Pastoral com carisma
Ao nível das vocações, é uma realidade que os seminários formam sacerdotes a bom ritmo, o que permite aos bispos cobrir cada paróquia e criar outras novas; que as congregações religiosas têm os seus programas de formação a funcionar sem pausa, os conventos e casas religiosas continuam a promover cada vez mais obras de caridade, educação e assistência; que os leigos estão a dar cada vez mais tempo e atenção à vida das comunidades. É de facto a imagem de uma Igreja viva, contente de si mesma, dos seus avanços, consciente das suas potencialidades. Mas até que ponto esta vivência e satisfação do presente não está a encobrir ou a adiar a atenção devida a problemas latentes e adormecidos?

Como se viu na explosão de protestos e violência após as eleições de 2007, o tribalismo não está totalmente superado. Ficou patente nos comportamentos que desde então têm vindo à luz, que os valores cristãos ainda não estão enraizados até ao ponto de inspirar uma linguagem clara e corajosa a apontar para caminhos de moderação, tolerância e reconciliação.
A pastoral é sobretudo virada para os sacramentos.
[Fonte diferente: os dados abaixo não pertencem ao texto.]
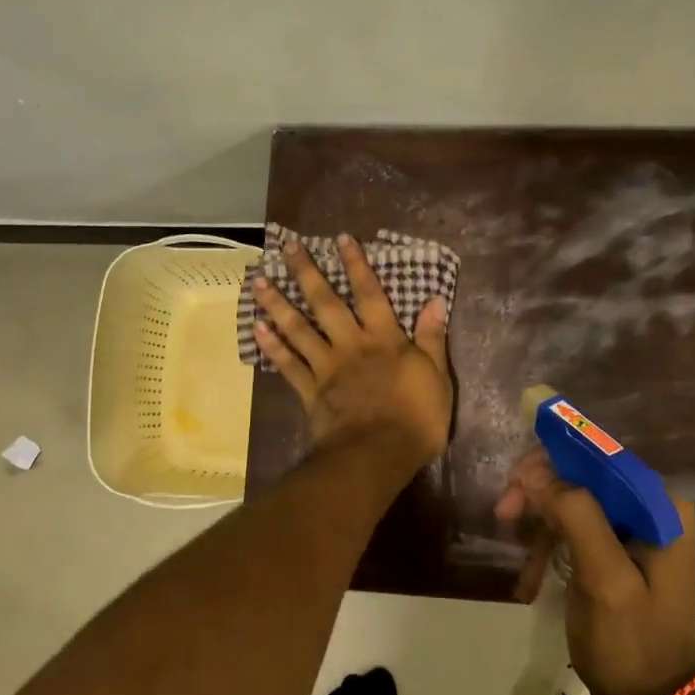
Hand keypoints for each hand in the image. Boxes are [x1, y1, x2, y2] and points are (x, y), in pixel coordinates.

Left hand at [252, 234, 452, 472]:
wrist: (379, 455)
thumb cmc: (416, 418)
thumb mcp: (437, 377)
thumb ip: (431, 338)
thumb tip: (434, 300)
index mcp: (385, 339)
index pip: (370, 294)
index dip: (356, 265)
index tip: (340, 239)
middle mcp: (352, 344)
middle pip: (326, 303)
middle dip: (307, 272)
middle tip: (288, 247)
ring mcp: (327, 367)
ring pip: (298, 329)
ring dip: (278, 303)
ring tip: (258, 281)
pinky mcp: (311, 391)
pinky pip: (288, 365)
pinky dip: (272, 347)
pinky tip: (257, 328)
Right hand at [496, 450, 694, 694]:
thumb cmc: (631, 642)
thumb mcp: (605, 579)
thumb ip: (576, 516)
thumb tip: (535, 471)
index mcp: (660, 506)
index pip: (600, 458)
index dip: (552, 460)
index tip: (513, 482)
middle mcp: (651, 509)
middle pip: (583, 478)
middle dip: (540, 495)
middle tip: (503, 514)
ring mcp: (634, 532)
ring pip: (573, 503)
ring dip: (540, 527)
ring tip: (522, 569)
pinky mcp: (617, 553)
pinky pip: (574, 530)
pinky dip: (548, 549)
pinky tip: (531, 580)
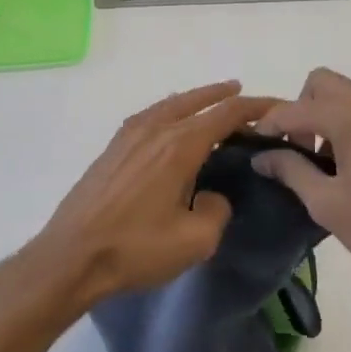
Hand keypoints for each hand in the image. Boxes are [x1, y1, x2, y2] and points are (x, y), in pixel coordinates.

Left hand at [18, 81, 278, 314]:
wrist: (72, 255)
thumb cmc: (136, 248)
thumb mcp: (195, 240)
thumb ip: (217, 210)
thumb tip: (212, 196)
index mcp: (179, 146)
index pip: (226, 114)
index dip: (255, 107)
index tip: (278, 107)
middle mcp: (154, 130)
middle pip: (196, 101)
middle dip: (225, 96)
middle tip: (247, 96)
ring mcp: (128, 136)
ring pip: (169, 105)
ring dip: (195, 100)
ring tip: (213, 103)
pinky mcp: (111, 149)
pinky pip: (149, 117)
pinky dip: (170, 111)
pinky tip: (170, 124)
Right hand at [251, 69, 350, 300]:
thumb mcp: (326, 203)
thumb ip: (291, 170)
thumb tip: (263, 156)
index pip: (296, 108)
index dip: (270, 125)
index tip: (258, 146)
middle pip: (325, 84)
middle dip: (303, 108)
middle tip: (300, 148)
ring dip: (332, 119)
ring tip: (330, 165)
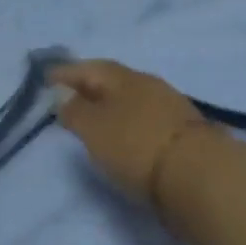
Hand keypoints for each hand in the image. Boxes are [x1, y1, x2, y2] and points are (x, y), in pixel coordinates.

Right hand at [47, 59, 218, 209]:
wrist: (198, 176)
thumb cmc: (136, 146)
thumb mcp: (94, 128)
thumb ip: (75, 110)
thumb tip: (63, 95)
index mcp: (125, 78)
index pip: (91, 68)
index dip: (68, 73)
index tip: (47, 78)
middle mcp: (150, 86)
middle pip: (114, 83)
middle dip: (91, 88)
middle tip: (69, 98)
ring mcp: (171, 109)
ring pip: (133, 101)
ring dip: (112, 108)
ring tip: (95, 121)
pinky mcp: (184, 135)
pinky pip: (147, 121)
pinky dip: (130, 125)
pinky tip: (125, 138)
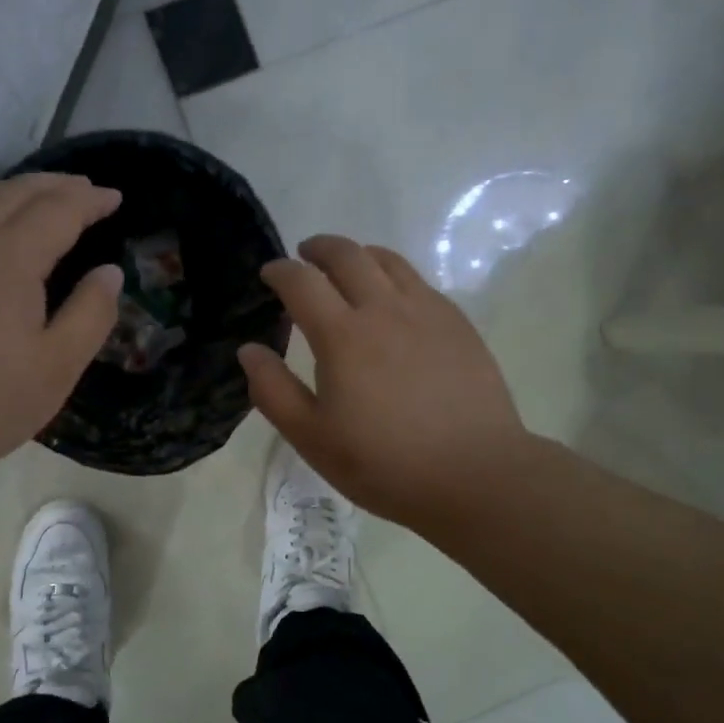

As igrejas estão cheias, a catequese continua a fornecer a cada ano novas levas de alunos para serem batizados, as primeiras comunhões e crismas transmitem uma imagem de sucesso. Vive-se o imediato como se fosse estável, o presente como permanente. Mas para manter o ritmo de crescimento, a Igreja local precisa de um clero com séria formação teológica e de instituições de formação permanente bem oleadas e a funcionar. As congregações religiosas são um espelho onde se podem ver refletidas as potencialidades e os problemas da sociedade e da Igreja. No seu conjunto, com a sua pujança de números e obras, cabe-lhes a missão de ser sal da terra. Para isso, têm que mergulhar a fundo na fonte do seu carisma.